Some will say they don't deserve time, they don't deserve effort, they don't deserve reply. To just ignore them. Which would all be well and good if they hadn't led the charge to blacklist our former manager because he wouldn't play nice in their old boys' club. They'd be easy to ignore if it wasn't for the fact that largely letting them get away with their shit before is part of why we're mired in nineteenth right now: if everybody with two brain cells to rub together doesn't stand up and say just how full of shit these people are every time they're, well, full of shit, then there are some who will listen and nod and believe them.
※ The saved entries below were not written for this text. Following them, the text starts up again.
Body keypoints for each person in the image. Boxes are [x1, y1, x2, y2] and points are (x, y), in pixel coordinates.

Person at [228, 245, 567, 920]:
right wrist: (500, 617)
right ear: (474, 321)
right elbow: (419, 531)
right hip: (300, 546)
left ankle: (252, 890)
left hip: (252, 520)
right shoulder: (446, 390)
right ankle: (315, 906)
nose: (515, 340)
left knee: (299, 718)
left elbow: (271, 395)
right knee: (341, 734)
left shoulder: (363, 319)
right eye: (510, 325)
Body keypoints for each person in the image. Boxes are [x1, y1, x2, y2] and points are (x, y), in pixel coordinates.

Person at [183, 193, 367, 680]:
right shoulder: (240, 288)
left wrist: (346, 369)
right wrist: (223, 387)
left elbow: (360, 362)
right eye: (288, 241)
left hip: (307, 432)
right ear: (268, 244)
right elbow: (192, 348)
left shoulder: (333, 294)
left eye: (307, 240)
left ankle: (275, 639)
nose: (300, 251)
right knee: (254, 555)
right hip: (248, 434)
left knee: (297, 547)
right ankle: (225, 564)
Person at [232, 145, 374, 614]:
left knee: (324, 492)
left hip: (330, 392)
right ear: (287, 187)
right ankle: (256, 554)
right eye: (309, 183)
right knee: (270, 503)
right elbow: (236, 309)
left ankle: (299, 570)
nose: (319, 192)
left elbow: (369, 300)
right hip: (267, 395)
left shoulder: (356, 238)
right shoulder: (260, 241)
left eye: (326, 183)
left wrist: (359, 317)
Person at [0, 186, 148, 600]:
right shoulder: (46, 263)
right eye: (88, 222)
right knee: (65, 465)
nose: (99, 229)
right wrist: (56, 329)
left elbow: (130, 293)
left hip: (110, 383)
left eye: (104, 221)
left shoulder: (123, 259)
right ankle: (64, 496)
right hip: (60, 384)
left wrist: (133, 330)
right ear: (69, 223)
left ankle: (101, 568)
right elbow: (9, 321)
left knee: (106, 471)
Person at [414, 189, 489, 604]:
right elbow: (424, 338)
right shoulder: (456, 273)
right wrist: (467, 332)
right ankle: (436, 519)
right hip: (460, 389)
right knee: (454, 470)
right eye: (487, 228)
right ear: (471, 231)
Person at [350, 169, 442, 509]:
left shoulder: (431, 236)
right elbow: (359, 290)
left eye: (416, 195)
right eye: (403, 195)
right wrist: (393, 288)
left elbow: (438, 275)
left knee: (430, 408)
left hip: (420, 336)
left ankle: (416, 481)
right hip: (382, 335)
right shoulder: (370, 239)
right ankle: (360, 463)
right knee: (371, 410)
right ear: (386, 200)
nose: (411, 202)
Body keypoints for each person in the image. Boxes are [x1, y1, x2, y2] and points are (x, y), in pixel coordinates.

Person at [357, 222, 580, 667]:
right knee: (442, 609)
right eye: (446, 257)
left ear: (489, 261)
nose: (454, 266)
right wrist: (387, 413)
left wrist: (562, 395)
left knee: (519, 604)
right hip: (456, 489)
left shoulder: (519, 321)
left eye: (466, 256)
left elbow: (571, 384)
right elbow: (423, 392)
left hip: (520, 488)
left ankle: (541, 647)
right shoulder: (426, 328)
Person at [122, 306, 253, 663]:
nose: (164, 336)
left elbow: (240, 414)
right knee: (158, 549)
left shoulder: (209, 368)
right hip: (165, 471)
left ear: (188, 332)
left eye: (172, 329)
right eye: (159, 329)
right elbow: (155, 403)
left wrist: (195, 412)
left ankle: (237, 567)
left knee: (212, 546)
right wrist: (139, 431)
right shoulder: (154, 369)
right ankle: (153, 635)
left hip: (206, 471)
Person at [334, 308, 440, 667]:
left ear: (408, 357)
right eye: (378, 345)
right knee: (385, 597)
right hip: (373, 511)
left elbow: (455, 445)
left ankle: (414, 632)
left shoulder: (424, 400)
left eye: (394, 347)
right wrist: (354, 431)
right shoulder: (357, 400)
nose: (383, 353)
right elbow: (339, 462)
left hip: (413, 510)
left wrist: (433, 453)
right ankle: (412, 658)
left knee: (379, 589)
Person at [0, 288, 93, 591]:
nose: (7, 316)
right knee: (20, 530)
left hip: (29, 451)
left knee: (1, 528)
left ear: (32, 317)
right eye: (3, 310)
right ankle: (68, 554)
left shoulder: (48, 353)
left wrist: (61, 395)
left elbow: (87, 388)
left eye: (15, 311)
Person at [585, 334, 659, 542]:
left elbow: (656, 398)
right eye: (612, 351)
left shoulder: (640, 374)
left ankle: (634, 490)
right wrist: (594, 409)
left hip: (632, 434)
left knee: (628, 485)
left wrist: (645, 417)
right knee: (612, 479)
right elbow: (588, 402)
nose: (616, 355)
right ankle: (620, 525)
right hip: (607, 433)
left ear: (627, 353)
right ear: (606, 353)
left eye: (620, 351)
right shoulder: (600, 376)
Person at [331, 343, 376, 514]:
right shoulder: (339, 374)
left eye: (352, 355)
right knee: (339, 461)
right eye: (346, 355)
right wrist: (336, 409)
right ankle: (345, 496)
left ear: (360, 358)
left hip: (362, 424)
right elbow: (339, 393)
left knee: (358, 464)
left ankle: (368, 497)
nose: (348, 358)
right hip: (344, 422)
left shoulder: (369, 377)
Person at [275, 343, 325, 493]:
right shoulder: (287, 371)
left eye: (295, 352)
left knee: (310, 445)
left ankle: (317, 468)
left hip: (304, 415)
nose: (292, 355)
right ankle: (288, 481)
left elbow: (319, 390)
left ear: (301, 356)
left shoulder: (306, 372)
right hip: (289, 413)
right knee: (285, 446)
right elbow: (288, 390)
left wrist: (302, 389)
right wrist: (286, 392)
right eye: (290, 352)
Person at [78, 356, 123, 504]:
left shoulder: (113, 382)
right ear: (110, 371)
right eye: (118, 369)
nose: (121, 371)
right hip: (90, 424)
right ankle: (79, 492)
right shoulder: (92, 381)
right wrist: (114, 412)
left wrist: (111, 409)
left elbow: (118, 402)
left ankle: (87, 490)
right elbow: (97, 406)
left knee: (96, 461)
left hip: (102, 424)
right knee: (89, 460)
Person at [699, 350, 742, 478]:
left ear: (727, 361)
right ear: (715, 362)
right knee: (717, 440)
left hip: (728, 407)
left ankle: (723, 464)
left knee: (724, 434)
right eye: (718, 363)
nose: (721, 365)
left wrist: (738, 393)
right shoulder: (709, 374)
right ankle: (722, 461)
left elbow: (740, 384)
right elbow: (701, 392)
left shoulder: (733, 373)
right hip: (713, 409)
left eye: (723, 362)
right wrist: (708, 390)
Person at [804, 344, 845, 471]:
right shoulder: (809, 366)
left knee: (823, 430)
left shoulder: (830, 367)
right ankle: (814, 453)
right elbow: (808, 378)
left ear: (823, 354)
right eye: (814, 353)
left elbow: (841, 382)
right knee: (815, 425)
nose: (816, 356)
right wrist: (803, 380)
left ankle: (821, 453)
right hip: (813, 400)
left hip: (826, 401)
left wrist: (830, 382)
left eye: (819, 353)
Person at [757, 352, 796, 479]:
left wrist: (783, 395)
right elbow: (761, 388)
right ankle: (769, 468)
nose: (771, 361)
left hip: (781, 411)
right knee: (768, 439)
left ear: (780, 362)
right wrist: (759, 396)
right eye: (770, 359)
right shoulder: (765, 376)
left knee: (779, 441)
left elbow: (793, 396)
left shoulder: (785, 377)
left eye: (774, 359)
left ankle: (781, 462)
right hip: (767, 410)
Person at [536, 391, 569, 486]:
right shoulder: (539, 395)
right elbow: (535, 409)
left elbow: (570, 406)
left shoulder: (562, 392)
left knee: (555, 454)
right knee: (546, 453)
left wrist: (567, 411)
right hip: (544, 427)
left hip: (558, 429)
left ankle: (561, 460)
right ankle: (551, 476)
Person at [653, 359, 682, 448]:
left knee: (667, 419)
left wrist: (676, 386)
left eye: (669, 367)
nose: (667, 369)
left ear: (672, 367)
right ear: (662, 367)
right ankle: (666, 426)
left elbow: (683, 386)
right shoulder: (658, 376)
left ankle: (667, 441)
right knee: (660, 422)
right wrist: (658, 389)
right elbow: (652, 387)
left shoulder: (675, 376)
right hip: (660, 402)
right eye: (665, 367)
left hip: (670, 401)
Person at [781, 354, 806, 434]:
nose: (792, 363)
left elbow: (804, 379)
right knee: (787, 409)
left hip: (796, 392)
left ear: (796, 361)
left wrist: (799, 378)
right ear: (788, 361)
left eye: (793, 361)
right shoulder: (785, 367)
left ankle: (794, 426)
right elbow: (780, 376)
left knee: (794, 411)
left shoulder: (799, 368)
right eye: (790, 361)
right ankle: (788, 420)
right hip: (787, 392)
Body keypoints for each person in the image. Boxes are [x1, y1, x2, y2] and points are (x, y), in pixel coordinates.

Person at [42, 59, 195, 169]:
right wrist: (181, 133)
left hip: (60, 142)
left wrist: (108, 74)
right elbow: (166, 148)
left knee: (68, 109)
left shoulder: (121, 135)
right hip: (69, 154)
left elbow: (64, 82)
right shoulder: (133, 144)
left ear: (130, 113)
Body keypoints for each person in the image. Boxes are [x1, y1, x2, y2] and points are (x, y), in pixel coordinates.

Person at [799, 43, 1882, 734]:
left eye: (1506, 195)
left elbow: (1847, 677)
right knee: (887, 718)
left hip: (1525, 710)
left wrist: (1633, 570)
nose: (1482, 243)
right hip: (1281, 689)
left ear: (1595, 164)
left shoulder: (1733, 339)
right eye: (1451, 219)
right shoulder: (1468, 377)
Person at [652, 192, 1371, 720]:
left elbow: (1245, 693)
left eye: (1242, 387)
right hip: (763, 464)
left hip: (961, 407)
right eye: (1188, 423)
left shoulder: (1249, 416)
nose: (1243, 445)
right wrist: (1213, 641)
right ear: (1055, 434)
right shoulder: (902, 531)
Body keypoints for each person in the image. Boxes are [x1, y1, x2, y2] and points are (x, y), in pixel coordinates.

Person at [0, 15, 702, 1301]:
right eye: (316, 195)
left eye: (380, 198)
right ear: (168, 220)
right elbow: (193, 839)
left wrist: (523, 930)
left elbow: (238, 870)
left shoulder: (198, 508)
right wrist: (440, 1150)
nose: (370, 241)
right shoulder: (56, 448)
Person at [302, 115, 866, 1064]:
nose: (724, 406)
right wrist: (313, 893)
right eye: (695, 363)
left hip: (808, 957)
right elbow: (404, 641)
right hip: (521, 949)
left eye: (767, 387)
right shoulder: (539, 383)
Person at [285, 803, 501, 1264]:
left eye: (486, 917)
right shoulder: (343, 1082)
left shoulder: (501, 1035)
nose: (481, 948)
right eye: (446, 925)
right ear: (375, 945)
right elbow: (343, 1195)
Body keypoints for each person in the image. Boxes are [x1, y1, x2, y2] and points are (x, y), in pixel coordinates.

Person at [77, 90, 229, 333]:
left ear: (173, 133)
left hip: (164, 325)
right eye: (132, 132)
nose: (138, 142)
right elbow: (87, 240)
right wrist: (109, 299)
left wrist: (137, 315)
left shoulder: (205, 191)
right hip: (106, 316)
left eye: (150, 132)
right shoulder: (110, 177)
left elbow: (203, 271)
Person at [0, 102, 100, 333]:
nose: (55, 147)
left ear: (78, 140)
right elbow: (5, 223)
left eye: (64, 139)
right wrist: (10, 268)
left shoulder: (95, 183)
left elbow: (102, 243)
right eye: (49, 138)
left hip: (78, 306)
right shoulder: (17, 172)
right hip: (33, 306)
And that helps lead to a situation where it's easier to sack a Spaniard and clamor for a good, English replacement (and as Roy has pointed out, the same people who gave world player of the millennium Ryan Giggs his lifetime achievement award said he was Manager of the Year, so he must be pretty damn good at what he does).
Maybe they're simply pathetically xenophobic, or maybe they really do think the path to glory runs back through 1966 (Barclay was the man, after all, wisely proclaiming that England was going to take the World Cup this summer), but with the way Rafa got hounded--the same way they're starting to hound Mancini, and the same way they tried to hound Wenger until it became clear that an early Prem title and a strong and supportive board meant it was a fight they could never win--it's hard not to look at Hodgson increasingly cracking under the glare of the Liverpool spotlight and wonder how exactly it is he's getting a free pass.
At the very least he deserves to be held as accountable as Benitez would have been if he'd just lost to Everton and was stuck in the relegation zone with fewer points than games played. Hell, with some of these people supposedly in charge of leading the public discourse I'd accept Hodgson being held as accountable for the spot he has the club in now as Benitez was for having them twelve spots higher.